L'une des façons de réduire la stigmatisation liée à la maladie mentale est de changer la dynamique et le langage de Fintzen.

"Quand quelqu'un va à l'hôpital, les gens se rassemblent", a déclaré Fintzen. «Ils apportent de la nourriture, envoient des cartes. Mais quand une personne est hospitalisée pour cause de maladie mentale, cela ne se produit pas. Reconnaissons que nous pouvons faire mieux. "

Quant à la langue, Fintzen a recommandé de remplacer «souffrant» de maladie mentale par les moins stigmatisants, «vivant» avec ou «affectés» par la maladie mentale.

"Évitez les termes préjudiciables, tels que fou ou psycho", a déclaré Fintzen. "Arrête de dire ces mots."

En outre, Fintzen a déclaré éviter d'étiqueter, par exemple en disant qu'il est bipolaire – ce qui implique que le diagnostic est la personne.

"Bipolaire est une condition", a déclaré Fintzen. "Dirions-nous," Il est un cancer. "Non, bien sûr que non."

La membre du Conseil de la santé mentale, Christine Kautz, a fait référence à cinq pierres et une tasse qui avaient été données aux échevins. Elle a demandé aux échevins de penser à cinq personnes qui sont dans leur vie. Elle leur a ensuite demandé de mettre une pierre dans une tasse pour l'une des cinq personnes ayant ou ayant déjà eu une maladie mentale.

Les chambres du conseil restèrent silencieuses pendant un moment, à l'exception des tintements tandis que les échevins mettaient des pierres dans les tasses.

"Si vous connaissez cinq personnes proches de vous, vous avez été touché par une maladie mentale", a expliqué Kautz.

«Non seulement un adulte sur cinq aux États-Unis souffrira d'une maladie mentale au cours d'une année donnée, mais les National Institutes of Health rapportent qu'un sur 25 souffrira d'une maladie mentale grave qui interfère ou limite considérablement une ou plusieurs des principales activités de son la vie », a déclaré Kautz.

Des subventions ont été accordées à 13 prestataires de services:

• Association pour le développement individuel – 35 400 $
• Centre Ecker pour la santé mentale – 31 300 $
• TriCity Family Services – 27 500 $
• Fondation du phare – 19 100 $
• Maison Lazarus – 18 300 $
• Renz Addiction and Counselling Centre – 11 000 $
• ElderDay – 10 100 $
• Services de prévention du suicide – 9 300 $
• Alliance nationale sur la maladie mentale – 6 300 $
• La communauté de Joshua Tree – 5 000 $
• Fondation Changer le monde des enfants – 4 500 $
• Pacte DayOne – 3 900 $
• Loisirs spéciaux de Fox Valley – 3 300 $

Shogren a déclaré que le montant demandé était de 14 820 $ de plus que ce que le conseil d'administration pouvait accorder.

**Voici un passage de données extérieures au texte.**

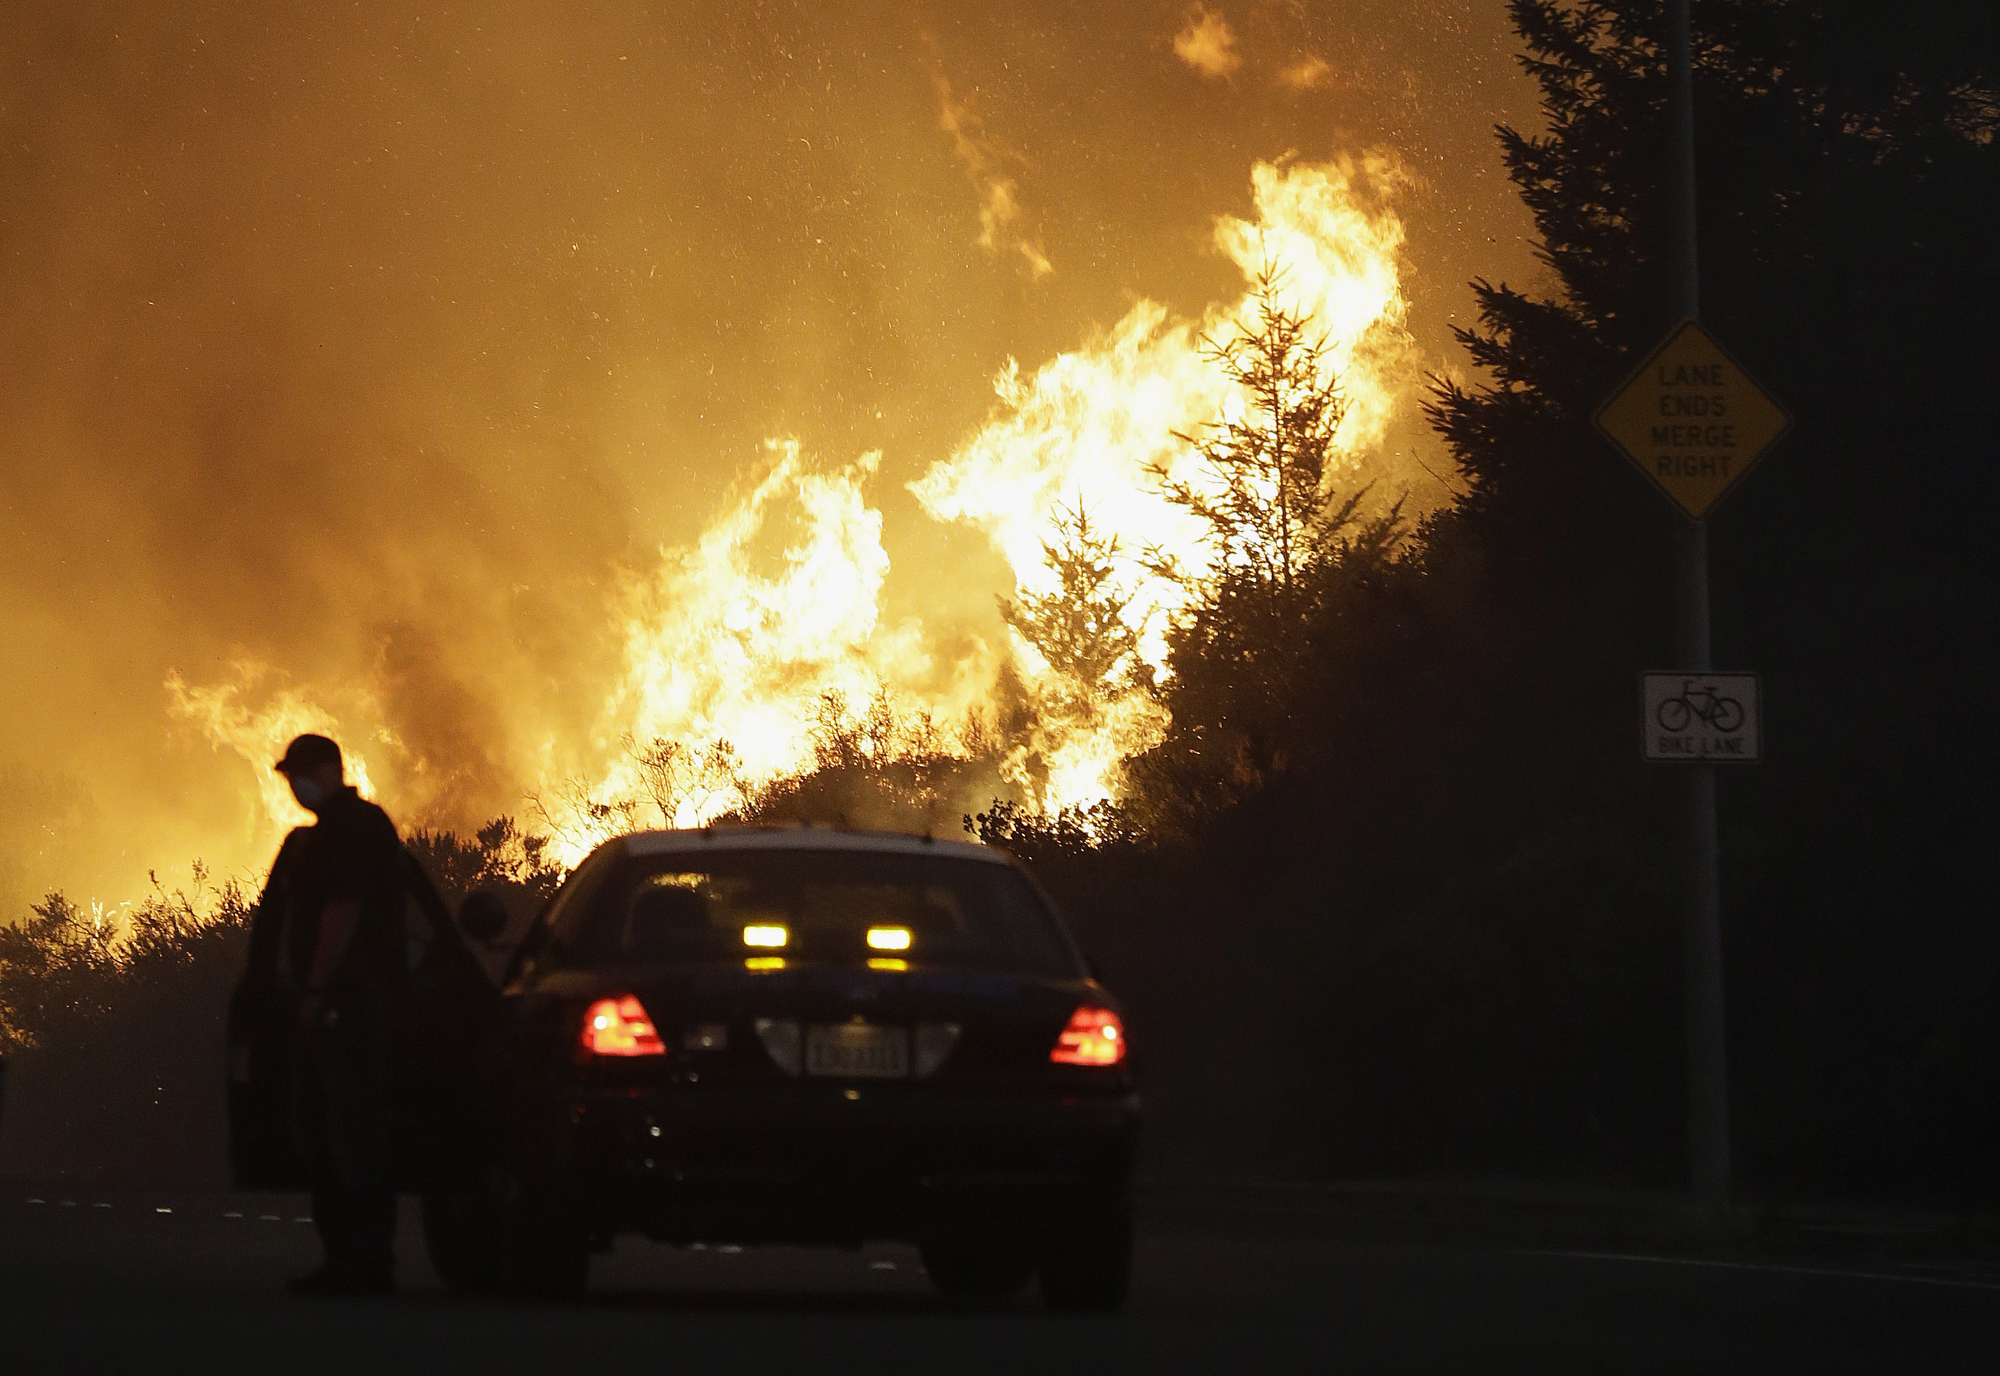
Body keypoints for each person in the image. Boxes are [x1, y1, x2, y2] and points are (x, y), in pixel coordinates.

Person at [269, 733, 407, 1296]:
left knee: (350, 1133)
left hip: (352, 1007)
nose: (295, 786)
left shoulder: (352, 828)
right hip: (347, 1004)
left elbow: (343, 910)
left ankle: (364, 1263)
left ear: (328, 770)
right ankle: (348, 1260)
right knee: (329, 1132)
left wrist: (315, 988)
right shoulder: (333, 831)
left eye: (300, 774)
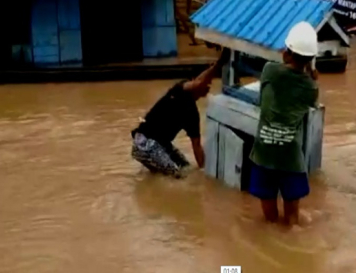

"Cependant, chaque fournisseur de services a exprimé sa gratitude pour le soutien financier apporté par la ville de Genève", a déclaré Shogren.

Le troisième échevin du quartier Dean Kilburg a déclaré qu'en tant que membre du conseil d'administration du Geneva Community Chest, cette organisation a soutenu neuf des 13 organisations énumérées avec 150 000 $ supplémentaires.

«À travers deux canaux, nous… avons un impact et continuons notre bon travail», a déclaré Kilburg.